TASK 1 -
Answer these from the article on Kubri:
(a) What PIN code does it list for the village?
(b) How many females lived in Kubri according to the 2011 Census?
(c) In what year was High School, Kubri established?
TASK 2 - Carry on the article on Kubri, starting after its final sentence.

QUOTED PASSAGE -
((

- Kubri Location in Jharkhand, India Kubri Kubri (India)
- Coordinates: 24°24′09″N 85°52′57″E﻿ / ﻿24.4024°N 85.8824°E
- Country: India
- State: Jharkhand

Population
- • Total: 1,949

Languages
- • Official: Hindi, Urdu
- Time zone: UTC+5:30 (IST)
- PIN: 825428
- Vehicle registration: JH
- Lok Sabha constituency: Kodarma
- Vidhan Sabha constituency: Dhanwar
- Website: giridih.nic.in

= Kubri =

Kubri is a village in Dhanwar (community development block) in Khori Mahuwa subdivision of Giridih district in the Indian state of Jharkhand.

==Demographics==
As per 2011 Census of India Kubri had a population of 1,949. There were 1,017 males and 932 females. Scheduled Castes numbered 548 and there were no Scheduled Tribes.

==Literacy==
As of 2011 census the total number of literates in Kubri was 1,265 out of which 776 were males and 489 were females.

One of the Oldest High School of the district is situated in this village namely High School, Kubri established in 1954.

))

EXTRACTED INFORMATION -
((

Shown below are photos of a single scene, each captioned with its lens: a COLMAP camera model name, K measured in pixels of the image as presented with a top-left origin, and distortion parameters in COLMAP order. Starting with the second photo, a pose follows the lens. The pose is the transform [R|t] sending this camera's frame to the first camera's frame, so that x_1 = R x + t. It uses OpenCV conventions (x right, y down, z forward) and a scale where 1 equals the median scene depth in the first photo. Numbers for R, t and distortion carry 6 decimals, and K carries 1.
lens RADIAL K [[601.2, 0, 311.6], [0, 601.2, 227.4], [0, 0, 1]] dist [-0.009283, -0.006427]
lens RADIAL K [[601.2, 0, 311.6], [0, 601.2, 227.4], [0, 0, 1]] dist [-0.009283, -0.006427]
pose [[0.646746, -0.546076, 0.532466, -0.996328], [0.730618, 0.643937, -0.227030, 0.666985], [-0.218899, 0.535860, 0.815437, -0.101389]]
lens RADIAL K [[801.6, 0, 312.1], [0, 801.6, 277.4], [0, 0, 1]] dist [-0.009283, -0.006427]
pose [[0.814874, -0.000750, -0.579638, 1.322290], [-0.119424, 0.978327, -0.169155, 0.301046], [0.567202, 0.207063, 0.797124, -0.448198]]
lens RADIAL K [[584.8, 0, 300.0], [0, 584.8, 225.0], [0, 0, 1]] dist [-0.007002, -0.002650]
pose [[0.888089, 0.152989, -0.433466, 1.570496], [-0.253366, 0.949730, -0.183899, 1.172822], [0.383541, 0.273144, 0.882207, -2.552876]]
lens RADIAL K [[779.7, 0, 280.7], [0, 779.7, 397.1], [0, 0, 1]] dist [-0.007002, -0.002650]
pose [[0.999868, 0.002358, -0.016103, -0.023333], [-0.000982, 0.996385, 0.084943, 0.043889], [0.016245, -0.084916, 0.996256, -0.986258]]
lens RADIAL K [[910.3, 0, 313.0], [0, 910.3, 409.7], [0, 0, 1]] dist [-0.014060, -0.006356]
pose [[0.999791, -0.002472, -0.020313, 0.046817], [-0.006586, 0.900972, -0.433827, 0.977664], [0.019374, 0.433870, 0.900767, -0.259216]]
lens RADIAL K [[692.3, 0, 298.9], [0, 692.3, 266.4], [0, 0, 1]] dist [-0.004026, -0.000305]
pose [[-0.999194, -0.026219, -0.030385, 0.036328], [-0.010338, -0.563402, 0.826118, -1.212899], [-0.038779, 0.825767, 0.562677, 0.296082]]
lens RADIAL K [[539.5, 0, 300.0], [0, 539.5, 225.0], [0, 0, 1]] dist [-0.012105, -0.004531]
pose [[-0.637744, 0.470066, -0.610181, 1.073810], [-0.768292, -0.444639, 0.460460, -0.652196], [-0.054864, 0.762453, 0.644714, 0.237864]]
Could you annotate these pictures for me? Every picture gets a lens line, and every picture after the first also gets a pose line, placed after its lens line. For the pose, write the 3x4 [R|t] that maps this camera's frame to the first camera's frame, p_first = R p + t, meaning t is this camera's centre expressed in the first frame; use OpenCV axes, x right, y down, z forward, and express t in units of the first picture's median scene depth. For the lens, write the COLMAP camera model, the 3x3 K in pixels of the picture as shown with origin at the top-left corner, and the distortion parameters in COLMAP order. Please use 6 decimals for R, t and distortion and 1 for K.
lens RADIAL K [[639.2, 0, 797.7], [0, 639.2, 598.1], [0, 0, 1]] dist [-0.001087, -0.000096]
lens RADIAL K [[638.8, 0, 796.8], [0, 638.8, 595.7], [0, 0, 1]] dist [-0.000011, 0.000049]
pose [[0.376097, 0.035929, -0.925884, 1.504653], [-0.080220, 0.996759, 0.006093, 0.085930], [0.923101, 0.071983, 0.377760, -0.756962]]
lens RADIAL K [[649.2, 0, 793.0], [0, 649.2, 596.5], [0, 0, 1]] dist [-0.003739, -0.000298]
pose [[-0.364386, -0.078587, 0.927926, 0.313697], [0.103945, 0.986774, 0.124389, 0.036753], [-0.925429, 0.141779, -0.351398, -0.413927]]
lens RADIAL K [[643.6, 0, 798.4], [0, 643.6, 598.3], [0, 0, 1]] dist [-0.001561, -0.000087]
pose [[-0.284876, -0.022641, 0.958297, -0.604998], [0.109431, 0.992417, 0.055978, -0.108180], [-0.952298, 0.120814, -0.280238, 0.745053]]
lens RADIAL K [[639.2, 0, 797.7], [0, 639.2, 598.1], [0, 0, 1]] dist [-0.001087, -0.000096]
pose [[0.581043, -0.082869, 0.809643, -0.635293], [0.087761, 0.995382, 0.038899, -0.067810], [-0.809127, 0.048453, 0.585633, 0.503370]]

))

ANSWER SECTION 1 -
(a) 825428
(b) 932
(c) 1954

ANSWER SECTION 2 -
The land for the school is given by the late laxman ram. Alumni of this school is holding various higher post under Central as well as State Govt.

==Economy==
The Head Post Office of the nearby area is functioning here. It is famous for small market mainly Shree Rana Store (Pro. B.K. Rana and Son), Leena Medical Hall where all the daily uses and essential materials are available.

Kubri has the largest bus stand, where peoples of many nearby villages are coming to pick the buses. Moreover, Rakesh Bagh Railway Station on Koderma Giridih Railway line is also situated at Kubri. More than 1000 persons of 20 nearby villages are using the railway transportation daily.

==Culture==
Famous Thakurbari Dham, Sri Sachchidanand Mandir, Makdiha is situated in this village, where a temple of Shiva is situated.

==Politics==
Kubri comes under the Makdiha Panchyat. Smt. Sarita Devi (W/o Sh. Bhuneshwar Kumar) from Kubri is presently elected as "Mukhia" of the Panchyat. It is under Dhanwar Legislative Assembly area and Koderma Loksabha area. The first Chief Minister of Jharkhand, Babulal Marandi, belongs to this Assembly area.